Salon birdenbire küçülmeye başladı, sessizlik büyüdü. Sessizlik büyüdükçe salon küçüldü. Sonunda salon sessizliğe gömüldü.” (Sayfa 93)

Aşküfledi karakteri en ilgi çekici karakterlerden biri. Lakabını Zurnazen olmasından alıyor. Zurnazen Yasin’in düğünü askerin aldığı ihbar üzerine yerle bir edilmiş. Yasin’in evlenmek için yedi yıl beklediği nişanlısı Pelin bu baskında ölmüş. 

Denir ki; Yasin kucağında Pelin’in cesedi çürüyene kadar öylece durdu. Ben diyeyim kırk gün, siz deyin kırk bir gün… O kırk gün içerisinde yemeden içmeden içindeki o yangınla ağzından öyle sesler çıkardı ki değme zurnalara nefes çıkarttı. İşte o günden sonra adını unuttu. İşte o gün Aşküfledi namı dört bir yanda duyuldu, bilindi.” 

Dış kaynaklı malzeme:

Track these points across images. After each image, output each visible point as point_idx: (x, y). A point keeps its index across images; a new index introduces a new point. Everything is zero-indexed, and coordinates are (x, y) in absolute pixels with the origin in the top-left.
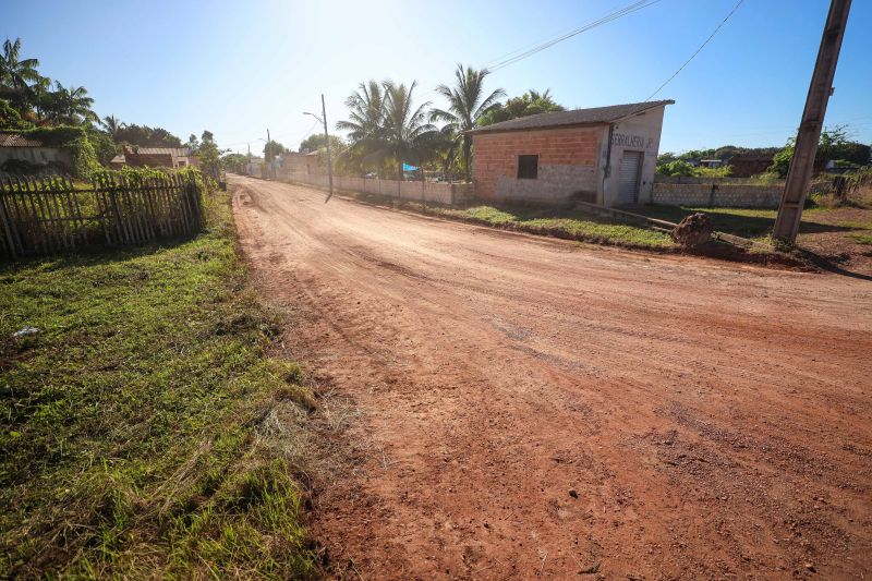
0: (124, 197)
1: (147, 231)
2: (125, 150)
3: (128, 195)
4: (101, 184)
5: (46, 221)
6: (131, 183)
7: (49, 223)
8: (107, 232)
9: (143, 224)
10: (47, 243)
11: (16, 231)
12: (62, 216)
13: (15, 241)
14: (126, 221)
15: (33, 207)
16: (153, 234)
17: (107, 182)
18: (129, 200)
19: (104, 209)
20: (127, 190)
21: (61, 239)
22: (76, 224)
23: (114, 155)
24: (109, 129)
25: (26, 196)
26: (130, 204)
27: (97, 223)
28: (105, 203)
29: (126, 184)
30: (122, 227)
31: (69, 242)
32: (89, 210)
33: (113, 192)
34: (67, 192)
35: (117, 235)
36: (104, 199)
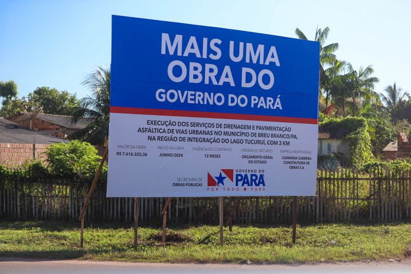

Aşküfledi abisi Yakup’un Ankara’da olduğu duyumunu alınca yola çıkıyor. Ama bu yolculuk aslında felsefi bir yolculuktu. Ama Aşküfledi, acılarıyla yüzleşmek isteğini taşıyan bu gerçek yolculuğunun felsefi bir yolculuğa dönüştüğünden habersizdi. 

Her yolculuk üç ayrı hali barındırır, varılan, kalan ve yolcu. Yola çıkan insan ne kadar çok kavuşmaya yaklaşırsa o kadar çok ayrılığı yaşar. Korkutan yolun uzunluğu değil yolcunun cesaretsizliğidir, bu nedenle her bir yolculuk vazgeçiştir. Bir insan, yolu yüreğiyle ve ruhuyla ne kadar çok hissedebiliyorsa bekleyene yakınlaşması, kalandan uzaklaşması önemli değildir artık. Yolu yol eden yolcu aynı zamanda her adımında geride bıraktığına uzak düşmeyi de göze alır. Çünkü burada amaç yolcunun kendisidir.

Yazar yolculuğunu tamamlayanlardan Aşküfledi‘yi abisi Yakup‘la ( Faruk Bey’le) hesaplaştırmazken; Kopuk ve babası olduğunu kitabın sonlarında öğrendiğimiz Faruk Bey’le hesaplaştırıyor. Bu hesaplaşma sırasında tüm sır perdeleri okuyucu için aralanıyor. 

Yolculuğunu ölümle tamamlayanların ortak bulut metaforu kitabın dilini yer yer gerçek üstü hale getiriyor. 

“Nusret Öğretmen ile Cemal’in üstünden bulutlar apak tutamlar halinde bir yere yetişeceklermiş gibi telaşla gelip geçiyordu.

Önce ortalığı derin bir sessizlik kapladı. Sonra Kopuk, esen rüzgarın alnını okşamasına izin verdi ve üzerinden geçen bir beyaz buluta tutundu.

Elif’in sırtından yine o soğuk ürperti geçti. Sonra… Önce Elif’in arabasının anahtarı asfaltın üzerine çınlayarak düştü, ardından koltuğunun altına sıkıştırdığı çantası… Başını yukarıya kaldırdı, gözleri bir beyaz bulut aradı.” 

Evet, romanın tüm hikâyelerin birleştiği ve yine çok katmanlı olarak kullanılan sözcüklerinden biri olan  “Beyaz Bulut”, yazarla okur arasındaki ortaklığın bir şifresi gibi somutlaşıyor. Bu metafor, salt metnin dili postmodernist bir kimliğe bürünsün diye kullanılmıyor, okuru da metne ortak etmeyi amaçlıyor. 

Tavhane Çocukları; kurgusuyla, içeriğiyle ve yeni bir dil yaratımıyla, geleceğe kalan nitelikli romanlardan bir tanesi olarak karşımızda hep var olacak.